#### [Document excerpt]
+--

# Para Ordnance section



## crinko (May 26, 2008)

Hey guys can we get a Para Ordnance section to ask questions about


----------



## DevilsJohnson (Oct 21, 2007)

Umm...You can ask anyway..There's a couple/Fre people here that are Para Ord fans:watching:
People just usually head to the general 1911 section.


----------



## Todd (Jul 3, 2006)

We're working on it. It's next on the list after we get the Palmetto section up and running. :smt033

Seriously though, as DevilsJohnson said, just post in the 1911 section. It's not practical to have a sub-section for more brands right now.


----------



## babs (Nov 30, 2007)

One more in favor.. 

I'd love a section to read up from the Para owners and LDA owners. For some reason I keep ogling those dadgum expensive things. The concept is sweet for carry for someone who doesn't get their skirt all blown up by carrying cocked 'n locked but digs 1911 ergonomics.


----------



## DevilsJohnson (Oct 21, 2007)

Todd said:


> We're working on it. It's next on the list after we get the Palmetto section up and running. :smt033
> 
> Seriously though, as DevilsJohnson said, just post in the 1911 section. It's not practical to have a sub-section for more brands right now.


:anim_lol::anim_lol::smt082 Now THIS isa carry weapon!


----------



## babs (Nov 30, 2007)

Now that is one slick shoot'n arn there! :smt023 

Imagine Lee Van Cleef whoooopin that big thing out of an old cowboy holster. heheheh.. "hold on a sec' pardner, I've almost got all of it out of this here holster so I can shoot at ya."

:smt082


----------



## Todd (Jul 3, 2006)

DevilsJohnson said:


> :anim_lol::anim_lol::smt082 Now THIS isa carry weapon!


It is SWEET! :mrgreen:


----------



## DevilsJohnson (Oct 21, 2007)

anyway..what was the Para related post? I love Para Ord. Got two of them. I only want a few more..yeah..Few

I have an old P16 that is a tack driver. Found it in a pawn shop for 350.00. I had never had a 1911 in 40 before. Sure works well. I have a LTC too. I liked it so much I sold my Colt Combat Commander. I really want one of the LDA's


----------



## Todd (Jul 3, 2006)

DevilsJohnson said:


> anyway..what was the Para related post?


There wasn't one, just the request for the section. And not speaking for js, but I can't see one happening soon. Eventually you have to draw the line somewhere. We have a 1911 section, that's good. If we divide the 1911's in brands, then what? We have to have a separate section for all the Sig, Glock, Springfield, S&W, etc. models as well? It would get out of hand too fast and be too confusing as to where to properly start a thread.


----------



## DevilsJohnson (Oct 21, 2007)

Oh I agree 100%, i was curious as to what Para related issue the OP might have had. Really when it comes to 1911 related things it can get already pretty hairy with all the sub sections as is. Being Para makes about everything they have on a 1911 type platform was why I made the earlier post. I just started thinking that the OP might of had a question was all.


----------



## crinko (May 26, 2008)

didnt mean to make a big thing about it, the 1911 section is quite ok for me. Sorry guys


----------

+--

#### [Work to be completed]
Retype the part of the forum thread about a Para Ordnance section that begins with the words "There wasn't one, just" and ends after "question was all.".

#### [Dataset content]

+--

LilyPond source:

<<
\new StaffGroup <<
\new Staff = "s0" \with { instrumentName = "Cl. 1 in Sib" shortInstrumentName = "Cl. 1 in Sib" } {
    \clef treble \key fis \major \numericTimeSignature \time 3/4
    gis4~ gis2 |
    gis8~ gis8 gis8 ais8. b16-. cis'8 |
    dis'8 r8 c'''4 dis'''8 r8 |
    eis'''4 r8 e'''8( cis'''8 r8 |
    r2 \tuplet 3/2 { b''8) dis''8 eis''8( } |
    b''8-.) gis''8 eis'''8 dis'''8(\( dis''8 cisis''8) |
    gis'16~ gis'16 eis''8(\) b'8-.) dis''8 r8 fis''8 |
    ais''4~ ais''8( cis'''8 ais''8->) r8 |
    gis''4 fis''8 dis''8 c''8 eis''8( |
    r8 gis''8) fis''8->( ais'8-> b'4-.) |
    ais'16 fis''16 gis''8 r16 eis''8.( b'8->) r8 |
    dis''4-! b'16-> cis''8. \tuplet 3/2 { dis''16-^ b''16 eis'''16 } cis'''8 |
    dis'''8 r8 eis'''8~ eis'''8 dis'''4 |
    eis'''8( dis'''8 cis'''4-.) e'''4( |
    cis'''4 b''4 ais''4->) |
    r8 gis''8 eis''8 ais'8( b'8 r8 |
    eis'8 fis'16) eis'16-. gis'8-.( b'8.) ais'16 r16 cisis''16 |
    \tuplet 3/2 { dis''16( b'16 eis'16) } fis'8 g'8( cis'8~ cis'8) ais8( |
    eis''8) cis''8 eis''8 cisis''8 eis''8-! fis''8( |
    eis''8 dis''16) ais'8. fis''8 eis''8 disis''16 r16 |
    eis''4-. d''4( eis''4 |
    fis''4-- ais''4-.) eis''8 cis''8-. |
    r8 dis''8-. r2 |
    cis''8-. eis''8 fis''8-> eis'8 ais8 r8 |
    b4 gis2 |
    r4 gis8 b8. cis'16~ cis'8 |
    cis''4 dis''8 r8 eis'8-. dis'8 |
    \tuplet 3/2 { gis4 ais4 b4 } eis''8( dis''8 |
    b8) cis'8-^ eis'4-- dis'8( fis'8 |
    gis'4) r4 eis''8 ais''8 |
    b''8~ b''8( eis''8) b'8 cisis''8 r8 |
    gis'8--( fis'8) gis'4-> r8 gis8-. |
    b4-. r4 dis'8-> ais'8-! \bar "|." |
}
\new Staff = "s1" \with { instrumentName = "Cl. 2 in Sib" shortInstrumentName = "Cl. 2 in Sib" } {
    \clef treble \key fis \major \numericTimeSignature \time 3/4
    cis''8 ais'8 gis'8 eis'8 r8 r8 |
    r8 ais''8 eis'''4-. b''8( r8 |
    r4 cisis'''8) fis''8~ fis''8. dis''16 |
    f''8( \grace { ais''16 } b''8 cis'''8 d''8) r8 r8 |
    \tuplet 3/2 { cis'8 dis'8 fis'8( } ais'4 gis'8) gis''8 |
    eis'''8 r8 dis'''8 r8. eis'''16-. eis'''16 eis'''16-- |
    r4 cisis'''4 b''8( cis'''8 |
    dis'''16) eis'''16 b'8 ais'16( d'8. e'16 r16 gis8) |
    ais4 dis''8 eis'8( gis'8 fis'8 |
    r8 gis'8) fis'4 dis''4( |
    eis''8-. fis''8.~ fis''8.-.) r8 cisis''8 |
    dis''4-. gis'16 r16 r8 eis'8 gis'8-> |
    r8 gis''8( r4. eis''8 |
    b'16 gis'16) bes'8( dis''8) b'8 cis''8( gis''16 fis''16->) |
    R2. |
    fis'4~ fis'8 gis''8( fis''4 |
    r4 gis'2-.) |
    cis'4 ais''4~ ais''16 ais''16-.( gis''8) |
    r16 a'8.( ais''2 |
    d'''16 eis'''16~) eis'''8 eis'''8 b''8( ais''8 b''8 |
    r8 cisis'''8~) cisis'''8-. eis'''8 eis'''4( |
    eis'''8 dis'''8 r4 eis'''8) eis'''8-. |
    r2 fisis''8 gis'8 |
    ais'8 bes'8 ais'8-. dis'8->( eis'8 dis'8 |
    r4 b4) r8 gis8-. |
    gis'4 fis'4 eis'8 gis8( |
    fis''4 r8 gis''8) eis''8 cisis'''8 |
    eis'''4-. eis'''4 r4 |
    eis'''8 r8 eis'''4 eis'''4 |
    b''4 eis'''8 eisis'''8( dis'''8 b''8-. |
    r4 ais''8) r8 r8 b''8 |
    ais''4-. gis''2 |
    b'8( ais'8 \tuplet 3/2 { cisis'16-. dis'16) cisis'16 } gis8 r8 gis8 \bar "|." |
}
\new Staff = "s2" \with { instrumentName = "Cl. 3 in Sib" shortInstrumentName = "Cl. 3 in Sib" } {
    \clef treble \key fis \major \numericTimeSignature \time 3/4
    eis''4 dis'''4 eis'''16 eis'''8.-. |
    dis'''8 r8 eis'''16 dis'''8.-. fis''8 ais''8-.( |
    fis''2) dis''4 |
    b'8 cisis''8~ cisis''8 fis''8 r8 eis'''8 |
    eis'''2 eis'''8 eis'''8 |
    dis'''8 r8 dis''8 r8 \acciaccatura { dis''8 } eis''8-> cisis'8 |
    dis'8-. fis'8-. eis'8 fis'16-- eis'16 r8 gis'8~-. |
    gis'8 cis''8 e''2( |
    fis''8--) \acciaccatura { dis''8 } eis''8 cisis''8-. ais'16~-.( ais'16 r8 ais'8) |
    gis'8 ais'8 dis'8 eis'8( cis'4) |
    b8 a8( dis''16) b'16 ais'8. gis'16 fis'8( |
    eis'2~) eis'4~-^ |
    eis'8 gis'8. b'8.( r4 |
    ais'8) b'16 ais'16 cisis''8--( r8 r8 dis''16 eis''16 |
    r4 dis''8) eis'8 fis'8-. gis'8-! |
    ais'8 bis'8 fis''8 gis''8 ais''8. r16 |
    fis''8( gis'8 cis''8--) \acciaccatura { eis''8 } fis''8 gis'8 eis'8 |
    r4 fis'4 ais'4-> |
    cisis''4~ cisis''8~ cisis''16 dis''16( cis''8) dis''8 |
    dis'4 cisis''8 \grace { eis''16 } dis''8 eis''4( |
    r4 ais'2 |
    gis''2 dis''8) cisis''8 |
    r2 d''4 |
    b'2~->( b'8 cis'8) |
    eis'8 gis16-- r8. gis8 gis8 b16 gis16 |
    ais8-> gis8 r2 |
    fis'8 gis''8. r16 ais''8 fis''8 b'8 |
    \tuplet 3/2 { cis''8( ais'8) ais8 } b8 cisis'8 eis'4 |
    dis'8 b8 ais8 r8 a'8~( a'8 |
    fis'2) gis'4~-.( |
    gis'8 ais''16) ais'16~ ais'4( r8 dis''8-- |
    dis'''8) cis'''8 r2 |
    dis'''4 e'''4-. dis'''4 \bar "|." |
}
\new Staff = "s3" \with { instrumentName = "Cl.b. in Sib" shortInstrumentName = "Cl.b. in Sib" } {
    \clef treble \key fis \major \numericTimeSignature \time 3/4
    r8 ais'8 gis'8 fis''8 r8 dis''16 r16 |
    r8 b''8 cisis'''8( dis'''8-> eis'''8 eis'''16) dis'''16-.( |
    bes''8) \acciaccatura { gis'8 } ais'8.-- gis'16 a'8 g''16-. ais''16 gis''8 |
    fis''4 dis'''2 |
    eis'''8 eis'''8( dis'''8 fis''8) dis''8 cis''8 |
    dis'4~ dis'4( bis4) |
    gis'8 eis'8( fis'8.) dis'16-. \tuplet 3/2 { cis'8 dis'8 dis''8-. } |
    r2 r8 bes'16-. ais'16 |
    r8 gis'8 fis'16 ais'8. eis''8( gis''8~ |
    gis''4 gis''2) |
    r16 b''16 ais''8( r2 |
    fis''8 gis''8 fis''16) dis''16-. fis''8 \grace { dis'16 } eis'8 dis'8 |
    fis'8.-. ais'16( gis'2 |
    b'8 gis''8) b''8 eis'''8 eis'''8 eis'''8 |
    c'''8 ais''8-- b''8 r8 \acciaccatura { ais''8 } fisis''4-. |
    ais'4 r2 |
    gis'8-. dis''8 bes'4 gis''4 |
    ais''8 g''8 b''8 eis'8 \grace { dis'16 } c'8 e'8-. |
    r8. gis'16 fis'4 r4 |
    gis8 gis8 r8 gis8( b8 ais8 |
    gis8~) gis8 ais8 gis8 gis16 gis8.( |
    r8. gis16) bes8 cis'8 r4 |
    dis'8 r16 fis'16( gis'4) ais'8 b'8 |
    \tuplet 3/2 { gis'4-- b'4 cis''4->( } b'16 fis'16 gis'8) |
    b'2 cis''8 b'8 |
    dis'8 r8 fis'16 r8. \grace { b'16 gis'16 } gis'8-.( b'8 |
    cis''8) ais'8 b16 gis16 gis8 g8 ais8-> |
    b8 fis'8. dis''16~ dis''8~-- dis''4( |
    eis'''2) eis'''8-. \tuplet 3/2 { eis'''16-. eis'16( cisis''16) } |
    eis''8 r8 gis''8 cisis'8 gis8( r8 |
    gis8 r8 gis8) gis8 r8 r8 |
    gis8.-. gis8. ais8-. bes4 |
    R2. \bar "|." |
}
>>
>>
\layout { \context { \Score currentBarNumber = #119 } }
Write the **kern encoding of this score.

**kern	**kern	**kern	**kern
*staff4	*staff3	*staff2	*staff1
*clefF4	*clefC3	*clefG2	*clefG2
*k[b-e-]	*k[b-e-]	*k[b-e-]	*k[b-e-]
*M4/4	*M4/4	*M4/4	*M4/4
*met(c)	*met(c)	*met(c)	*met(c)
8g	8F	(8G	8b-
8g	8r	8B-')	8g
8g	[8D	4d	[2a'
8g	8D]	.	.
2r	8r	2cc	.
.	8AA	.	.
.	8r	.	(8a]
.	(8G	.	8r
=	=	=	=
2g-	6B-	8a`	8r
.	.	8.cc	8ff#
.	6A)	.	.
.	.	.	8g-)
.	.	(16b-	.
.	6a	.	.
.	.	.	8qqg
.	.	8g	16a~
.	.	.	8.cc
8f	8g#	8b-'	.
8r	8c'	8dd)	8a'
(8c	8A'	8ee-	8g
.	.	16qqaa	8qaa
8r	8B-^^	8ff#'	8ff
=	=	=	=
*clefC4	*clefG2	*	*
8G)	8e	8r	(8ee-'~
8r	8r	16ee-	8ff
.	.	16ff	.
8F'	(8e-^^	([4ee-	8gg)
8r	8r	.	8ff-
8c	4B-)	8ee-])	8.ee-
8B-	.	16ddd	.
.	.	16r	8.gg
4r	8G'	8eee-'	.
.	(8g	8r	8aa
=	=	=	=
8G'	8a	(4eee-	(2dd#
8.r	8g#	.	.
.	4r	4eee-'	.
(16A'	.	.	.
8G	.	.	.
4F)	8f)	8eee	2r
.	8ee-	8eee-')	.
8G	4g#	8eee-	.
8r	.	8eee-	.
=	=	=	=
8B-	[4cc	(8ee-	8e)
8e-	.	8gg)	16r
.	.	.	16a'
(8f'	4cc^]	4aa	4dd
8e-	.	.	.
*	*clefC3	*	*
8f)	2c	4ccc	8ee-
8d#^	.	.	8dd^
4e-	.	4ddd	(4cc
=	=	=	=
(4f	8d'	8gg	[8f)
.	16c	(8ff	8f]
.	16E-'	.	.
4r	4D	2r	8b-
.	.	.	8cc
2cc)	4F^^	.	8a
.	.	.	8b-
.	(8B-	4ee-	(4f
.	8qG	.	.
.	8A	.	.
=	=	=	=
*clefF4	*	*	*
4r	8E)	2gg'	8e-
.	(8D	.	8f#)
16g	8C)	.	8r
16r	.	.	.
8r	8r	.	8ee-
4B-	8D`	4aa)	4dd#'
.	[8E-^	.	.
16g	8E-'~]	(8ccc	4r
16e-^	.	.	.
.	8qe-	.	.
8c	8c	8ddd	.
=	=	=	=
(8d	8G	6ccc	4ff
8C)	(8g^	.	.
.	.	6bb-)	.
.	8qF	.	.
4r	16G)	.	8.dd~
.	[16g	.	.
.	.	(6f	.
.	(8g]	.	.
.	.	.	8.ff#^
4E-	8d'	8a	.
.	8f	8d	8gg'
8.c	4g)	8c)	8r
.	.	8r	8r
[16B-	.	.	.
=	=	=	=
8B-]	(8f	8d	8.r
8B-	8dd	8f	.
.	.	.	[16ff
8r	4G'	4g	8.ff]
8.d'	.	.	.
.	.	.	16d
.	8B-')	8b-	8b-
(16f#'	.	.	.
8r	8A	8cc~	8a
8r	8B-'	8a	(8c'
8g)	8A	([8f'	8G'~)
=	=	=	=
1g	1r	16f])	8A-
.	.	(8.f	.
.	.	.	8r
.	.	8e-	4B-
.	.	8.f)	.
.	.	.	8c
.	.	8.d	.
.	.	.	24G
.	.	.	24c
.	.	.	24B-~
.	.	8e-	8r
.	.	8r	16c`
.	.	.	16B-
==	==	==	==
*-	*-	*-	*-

+--

#### [Exercise result]
There wasn't one, just the request for the section. And not speaking for js, but I can't see one happening soon. Eventually you have to draw the line somewhere. We have a 1911 section, that's good. If we divide the 1911's in brands, then what? We have to have a separate section for all the Sig, Glock, Springfield, S&W, etc. models as well? It would get out of hand too fast and be too confusing as to where to properly start a thread.


----------



## DevilsJohnson (Oct 21, 2007)

Oh I agree 100%, i was curious as to what Para related issue the OP might have had. Really when it comes to 1911 related things it can get already pretty hairy with all the sub sections as is. Being Para makes about everything they have on a 1911 type platform was why I made the earlier post. I just started thinking that the OP might of had a question was all.